Hardcore hip-hop fans owe it to themselves to at least hear this record once.
Lou Thomas 2009
Grandmaster Flash is usually most often associated with rap classics White Lines and The Message, but the man born as Joseph Saddler had little to do with their writing or recording.
Instead, it is the hip-hop pioneers staggering turntable skills, as evinced on The Adventures of Grandmaster Flash on the Wheels of Steel that have cemented his place in B-Boy hearts and the Rock and Roll Hall of Fame.
The Bridge: Concept Of A Culture is Flash's first new material since 1988 and as the title suggests is an attempt by the DJ and producer to bridge the many genres, cultures and eras hip-hop has borrowed from, influenced and been a part of.
If this sounds like an extremely exciting and worthy idea, the execution is slightly underwhelming, if undeniably bolstered by some of the genre's A-list stars.
Snoop Dogg turns up to spit some smart and typically mischievous rhymes on the sultry Swagger, Busta Rhymes gets dirty and manic with his trademark hyperspeed flow on Bounce Back and A Tribe Called Quest and solo hero Q-Tip retains his effortless cool on the relaxed and sunny Shine All Day.
Elsewhere, the mark is missed in some curiously old-fashioned ways. What If?, featuring the estimable talents of KRS-One, imagines a world without hip-hop and claims ''It's not about salary it's all about reality''. As with rock musicians, surely it's naïve to say that all rappers are in it for the love? Album closer Oh Man, meanwhile, is more 90s sounding than 2 Unlimited.
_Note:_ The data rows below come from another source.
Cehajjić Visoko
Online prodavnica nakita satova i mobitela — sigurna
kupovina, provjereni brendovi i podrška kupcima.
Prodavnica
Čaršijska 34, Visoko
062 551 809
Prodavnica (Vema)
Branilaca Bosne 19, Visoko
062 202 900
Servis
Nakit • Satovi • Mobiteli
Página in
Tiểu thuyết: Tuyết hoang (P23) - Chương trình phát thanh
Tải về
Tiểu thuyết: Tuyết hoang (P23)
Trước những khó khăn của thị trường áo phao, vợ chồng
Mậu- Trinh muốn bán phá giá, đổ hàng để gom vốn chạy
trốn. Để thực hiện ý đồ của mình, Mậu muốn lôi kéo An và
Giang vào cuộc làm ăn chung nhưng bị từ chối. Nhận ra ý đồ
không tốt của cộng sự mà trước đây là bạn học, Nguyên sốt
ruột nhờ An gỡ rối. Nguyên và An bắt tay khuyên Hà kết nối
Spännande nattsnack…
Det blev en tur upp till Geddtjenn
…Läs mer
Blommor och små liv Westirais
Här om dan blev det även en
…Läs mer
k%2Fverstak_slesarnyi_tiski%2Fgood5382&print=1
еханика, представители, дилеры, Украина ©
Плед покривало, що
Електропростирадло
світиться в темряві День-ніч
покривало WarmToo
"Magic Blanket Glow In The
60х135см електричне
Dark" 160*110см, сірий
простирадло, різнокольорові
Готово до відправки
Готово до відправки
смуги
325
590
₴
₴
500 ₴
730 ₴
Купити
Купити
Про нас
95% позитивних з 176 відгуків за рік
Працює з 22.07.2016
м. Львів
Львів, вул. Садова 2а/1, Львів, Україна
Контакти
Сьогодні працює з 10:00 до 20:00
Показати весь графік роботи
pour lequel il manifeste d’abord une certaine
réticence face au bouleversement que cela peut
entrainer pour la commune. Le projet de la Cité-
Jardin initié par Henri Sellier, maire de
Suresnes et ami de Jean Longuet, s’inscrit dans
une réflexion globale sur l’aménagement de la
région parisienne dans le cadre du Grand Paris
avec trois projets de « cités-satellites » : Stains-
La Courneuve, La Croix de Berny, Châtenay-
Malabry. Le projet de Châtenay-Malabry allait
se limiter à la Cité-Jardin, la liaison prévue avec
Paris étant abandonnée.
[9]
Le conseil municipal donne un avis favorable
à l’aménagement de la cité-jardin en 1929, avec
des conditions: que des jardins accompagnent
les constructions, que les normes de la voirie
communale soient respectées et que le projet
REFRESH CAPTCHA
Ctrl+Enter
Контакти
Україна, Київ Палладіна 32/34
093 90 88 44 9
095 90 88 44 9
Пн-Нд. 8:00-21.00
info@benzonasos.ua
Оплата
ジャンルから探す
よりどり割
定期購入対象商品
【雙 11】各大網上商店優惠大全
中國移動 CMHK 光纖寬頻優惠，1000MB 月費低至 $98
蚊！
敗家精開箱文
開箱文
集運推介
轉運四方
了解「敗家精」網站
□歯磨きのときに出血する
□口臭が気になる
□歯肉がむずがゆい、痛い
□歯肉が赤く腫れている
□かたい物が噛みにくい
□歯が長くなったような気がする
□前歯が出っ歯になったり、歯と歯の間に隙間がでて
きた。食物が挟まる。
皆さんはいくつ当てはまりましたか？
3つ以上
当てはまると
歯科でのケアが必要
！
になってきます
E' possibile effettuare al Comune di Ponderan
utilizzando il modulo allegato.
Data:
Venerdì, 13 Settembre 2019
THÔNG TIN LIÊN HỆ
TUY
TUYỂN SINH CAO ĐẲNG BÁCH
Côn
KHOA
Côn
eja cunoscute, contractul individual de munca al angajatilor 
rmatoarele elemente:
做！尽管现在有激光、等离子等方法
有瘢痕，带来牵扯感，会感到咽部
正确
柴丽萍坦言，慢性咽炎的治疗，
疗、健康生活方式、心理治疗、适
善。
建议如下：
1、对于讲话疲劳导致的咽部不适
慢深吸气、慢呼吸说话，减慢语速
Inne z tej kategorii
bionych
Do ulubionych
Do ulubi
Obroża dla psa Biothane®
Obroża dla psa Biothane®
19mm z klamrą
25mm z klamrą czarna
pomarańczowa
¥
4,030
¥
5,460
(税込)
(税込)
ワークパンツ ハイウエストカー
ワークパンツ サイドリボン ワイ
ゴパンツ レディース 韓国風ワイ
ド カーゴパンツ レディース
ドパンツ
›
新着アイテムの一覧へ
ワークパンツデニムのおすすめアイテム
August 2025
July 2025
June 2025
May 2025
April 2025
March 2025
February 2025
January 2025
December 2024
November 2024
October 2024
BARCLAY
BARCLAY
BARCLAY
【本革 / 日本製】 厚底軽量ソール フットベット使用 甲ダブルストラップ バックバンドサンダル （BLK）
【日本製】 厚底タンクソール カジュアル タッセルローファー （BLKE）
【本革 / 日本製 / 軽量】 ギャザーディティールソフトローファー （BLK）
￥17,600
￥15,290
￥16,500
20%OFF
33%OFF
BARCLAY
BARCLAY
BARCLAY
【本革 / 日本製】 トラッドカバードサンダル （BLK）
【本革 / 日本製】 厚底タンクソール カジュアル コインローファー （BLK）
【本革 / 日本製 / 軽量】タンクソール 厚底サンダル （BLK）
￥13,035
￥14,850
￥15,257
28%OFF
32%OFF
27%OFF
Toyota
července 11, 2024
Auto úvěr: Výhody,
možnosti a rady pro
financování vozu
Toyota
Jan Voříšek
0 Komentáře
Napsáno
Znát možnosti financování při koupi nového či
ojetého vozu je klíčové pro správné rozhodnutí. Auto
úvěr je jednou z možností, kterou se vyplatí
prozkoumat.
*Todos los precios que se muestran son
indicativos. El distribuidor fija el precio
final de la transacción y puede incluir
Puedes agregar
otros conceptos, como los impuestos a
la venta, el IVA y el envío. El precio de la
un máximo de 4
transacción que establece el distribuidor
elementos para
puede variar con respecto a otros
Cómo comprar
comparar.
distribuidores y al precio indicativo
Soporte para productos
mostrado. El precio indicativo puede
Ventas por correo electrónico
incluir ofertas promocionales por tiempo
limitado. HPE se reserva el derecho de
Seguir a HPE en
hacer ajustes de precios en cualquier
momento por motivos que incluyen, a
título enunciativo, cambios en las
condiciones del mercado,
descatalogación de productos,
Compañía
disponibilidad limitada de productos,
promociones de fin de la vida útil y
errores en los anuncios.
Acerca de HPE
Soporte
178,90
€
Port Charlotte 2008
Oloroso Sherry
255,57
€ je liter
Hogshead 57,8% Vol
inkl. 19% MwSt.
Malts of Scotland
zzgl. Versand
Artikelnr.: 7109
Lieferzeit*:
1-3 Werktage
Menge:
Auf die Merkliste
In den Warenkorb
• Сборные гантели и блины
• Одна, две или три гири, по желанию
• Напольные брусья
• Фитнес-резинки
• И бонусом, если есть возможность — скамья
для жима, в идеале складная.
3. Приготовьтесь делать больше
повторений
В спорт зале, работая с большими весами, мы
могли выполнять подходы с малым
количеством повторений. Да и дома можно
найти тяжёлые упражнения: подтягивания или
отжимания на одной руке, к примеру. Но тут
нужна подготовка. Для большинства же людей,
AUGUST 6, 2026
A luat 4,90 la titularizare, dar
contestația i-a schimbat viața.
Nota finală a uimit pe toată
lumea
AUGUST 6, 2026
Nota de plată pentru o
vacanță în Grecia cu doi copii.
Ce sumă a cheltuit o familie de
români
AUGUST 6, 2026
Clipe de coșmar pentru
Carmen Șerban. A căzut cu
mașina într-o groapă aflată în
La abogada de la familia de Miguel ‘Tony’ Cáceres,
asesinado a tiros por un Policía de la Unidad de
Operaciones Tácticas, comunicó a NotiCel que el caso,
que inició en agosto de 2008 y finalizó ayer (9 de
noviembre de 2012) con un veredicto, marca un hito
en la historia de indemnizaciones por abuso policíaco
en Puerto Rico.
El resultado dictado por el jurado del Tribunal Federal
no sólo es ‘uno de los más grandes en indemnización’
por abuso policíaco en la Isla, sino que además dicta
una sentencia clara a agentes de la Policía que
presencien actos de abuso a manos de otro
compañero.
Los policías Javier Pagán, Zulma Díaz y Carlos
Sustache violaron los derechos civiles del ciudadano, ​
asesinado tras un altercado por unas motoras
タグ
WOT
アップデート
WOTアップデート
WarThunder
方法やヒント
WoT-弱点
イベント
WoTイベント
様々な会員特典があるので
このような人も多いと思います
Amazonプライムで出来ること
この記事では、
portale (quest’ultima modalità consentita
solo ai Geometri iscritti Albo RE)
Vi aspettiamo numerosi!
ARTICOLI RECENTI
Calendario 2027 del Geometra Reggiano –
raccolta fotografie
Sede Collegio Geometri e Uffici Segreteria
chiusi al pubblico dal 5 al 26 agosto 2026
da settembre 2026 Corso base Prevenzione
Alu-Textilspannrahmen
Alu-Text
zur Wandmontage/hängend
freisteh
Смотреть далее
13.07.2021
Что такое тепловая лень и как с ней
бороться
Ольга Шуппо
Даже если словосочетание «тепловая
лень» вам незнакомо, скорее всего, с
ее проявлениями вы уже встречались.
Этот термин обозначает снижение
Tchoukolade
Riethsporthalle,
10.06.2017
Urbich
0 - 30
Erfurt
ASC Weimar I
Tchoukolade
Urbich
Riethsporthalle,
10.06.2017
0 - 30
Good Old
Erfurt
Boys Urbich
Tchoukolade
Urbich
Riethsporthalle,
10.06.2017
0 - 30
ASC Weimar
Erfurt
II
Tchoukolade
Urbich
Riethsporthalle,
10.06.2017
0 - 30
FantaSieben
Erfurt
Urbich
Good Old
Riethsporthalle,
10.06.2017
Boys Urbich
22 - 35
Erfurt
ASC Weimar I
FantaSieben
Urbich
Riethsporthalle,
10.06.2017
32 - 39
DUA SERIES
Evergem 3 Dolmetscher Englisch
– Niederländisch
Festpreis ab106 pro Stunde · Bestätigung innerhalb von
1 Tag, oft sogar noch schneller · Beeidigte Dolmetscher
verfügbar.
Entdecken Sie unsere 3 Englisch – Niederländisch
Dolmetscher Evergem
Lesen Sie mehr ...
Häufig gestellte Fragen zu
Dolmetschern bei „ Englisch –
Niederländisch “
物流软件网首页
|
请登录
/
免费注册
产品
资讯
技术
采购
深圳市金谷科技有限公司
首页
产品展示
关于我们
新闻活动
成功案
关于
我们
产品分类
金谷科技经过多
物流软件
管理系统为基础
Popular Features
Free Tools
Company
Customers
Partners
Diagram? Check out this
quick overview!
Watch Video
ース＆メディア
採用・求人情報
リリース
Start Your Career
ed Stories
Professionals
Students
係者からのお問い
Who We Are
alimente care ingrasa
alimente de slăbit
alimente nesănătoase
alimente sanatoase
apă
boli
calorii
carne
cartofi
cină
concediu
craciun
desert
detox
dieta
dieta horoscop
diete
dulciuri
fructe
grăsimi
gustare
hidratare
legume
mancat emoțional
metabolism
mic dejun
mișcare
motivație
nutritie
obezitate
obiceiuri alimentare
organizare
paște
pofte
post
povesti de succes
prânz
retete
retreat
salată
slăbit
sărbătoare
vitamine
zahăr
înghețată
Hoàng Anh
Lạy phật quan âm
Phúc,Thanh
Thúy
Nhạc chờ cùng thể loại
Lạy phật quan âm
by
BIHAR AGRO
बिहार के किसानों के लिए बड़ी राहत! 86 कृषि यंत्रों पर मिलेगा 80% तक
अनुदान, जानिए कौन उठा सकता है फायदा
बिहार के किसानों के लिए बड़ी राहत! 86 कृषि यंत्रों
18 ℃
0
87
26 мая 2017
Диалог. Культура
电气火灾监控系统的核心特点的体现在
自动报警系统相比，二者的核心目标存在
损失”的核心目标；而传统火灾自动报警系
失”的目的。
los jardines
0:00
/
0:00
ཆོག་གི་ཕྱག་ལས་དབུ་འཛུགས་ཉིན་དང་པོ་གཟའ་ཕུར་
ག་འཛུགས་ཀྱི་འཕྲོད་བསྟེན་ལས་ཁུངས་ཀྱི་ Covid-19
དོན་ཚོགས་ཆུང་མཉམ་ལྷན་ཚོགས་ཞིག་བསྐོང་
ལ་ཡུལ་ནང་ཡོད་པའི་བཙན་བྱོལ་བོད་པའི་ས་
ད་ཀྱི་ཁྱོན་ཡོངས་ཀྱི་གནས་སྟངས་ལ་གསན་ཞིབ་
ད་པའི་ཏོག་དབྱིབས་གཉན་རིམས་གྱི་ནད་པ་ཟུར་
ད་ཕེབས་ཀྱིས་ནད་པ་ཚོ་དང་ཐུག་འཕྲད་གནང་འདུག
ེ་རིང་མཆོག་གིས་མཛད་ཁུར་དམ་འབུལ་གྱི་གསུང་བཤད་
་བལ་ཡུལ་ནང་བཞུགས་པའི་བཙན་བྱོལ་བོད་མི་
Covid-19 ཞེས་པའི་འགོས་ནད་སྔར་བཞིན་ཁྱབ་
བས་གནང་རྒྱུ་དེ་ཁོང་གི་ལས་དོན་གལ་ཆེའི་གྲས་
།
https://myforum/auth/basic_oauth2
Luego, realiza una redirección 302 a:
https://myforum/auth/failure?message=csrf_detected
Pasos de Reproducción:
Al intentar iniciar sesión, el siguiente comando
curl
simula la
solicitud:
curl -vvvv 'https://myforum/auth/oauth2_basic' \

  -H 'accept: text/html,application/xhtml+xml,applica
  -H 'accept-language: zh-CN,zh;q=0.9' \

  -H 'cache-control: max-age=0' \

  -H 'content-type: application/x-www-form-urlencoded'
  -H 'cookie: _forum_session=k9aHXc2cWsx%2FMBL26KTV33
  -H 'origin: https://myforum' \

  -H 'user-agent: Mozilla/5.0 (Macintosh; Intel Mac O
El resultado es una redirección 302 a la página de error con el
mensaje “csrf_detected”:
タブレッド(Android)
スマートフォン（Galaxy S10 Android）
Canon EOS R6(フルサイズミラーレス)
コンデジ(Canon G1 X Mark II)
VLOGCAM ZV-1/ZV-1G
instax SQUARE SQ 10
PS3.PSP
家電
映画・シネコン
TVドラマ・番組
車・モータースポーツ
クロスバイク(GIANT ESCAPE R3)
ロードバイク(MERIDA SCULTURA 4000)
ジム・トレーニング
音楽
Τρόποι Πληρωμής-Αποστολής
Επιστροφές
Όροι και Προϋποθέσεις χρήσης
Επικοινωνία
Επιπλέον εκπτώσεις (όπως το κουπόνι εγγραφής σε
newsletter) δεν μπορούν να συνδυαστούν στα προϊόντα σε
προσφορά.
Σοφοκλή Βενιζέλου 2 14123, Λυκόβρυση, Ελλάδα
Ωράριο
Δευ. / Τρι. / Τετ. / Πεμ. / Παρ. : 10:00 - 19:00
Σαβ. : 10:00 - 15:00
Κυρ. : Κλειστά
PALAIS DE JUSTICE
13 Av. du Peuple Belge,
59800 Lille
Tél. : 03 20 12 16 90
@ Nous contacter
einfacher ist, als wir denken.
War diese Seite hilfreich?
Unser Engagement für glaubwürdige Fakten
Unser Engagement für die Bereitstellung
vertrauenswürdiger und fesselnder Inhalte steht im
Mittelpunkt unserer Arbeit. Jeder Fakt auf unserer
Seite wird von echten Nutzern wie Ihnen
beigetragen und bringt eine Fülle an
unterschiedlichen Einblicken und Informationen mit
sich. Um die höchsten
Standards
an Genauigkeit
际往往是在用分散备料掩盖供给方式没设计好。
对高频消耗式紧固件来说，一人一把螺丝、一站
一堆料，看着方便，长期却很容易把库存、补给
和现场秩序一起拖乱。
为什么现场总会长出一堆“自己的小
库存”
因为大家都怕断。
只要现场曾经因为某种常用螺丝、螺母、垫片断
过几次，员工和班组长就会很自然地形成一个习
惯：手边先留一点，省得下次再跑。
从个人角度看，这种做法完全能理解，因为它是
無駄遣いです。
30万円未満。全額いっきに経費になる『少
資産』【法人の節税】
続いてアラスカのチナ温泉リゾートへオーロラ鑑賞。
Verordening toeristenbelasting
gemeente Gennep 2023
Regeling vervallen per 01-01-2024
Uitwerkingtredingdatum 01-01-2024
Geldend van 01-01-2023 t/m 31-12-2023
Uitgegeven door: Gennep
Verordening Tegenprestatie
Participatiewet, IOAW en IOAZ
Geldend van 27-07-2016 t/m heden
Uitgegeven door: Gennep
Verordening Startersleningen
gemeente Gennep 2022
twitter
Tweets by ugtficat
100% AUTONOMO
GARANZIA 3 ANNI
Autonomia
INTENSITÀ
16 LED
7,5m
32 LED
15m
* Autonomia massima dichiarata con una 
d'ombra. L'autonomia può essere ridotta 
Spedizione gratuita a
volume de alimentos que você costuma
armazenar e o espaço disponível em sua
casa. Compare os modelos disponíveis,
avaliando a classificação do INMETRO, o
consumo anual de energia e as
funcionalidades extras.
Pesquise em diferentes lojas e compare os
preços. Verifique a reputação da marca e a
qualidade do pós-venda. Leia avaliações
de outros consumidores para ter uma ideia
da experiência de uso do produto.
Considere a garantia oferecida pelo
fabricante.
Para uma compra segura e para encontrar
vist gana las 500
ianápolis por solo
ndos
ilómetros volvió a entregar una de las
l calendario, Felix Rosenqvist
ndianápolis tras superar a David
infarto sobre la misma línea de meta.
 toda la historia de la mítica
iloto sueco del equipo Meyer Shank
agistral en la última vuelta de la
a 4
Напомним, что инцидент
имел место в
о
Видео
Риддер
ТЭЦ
Flash's ignorance of rap's more recent developments is perhaps the worst thing about The Bridge. It is unquestionably a decent album and is brilliant in parts, particularly in its ambitious use of Senegalese, Japanese, Spanish and Swedish MCs on We Speak Hip Hop. Yet the acknowledgement of new skills from the likes of Cool Kids, Outkast or even Timbaland is sorely missed.
Hardcore hip-hop fans owe it to themselves to at least hear this record once, but those in need a more progressive mix of rap collaborators and sounds should seek NASA’s recent The Spirit Of Apollo instead.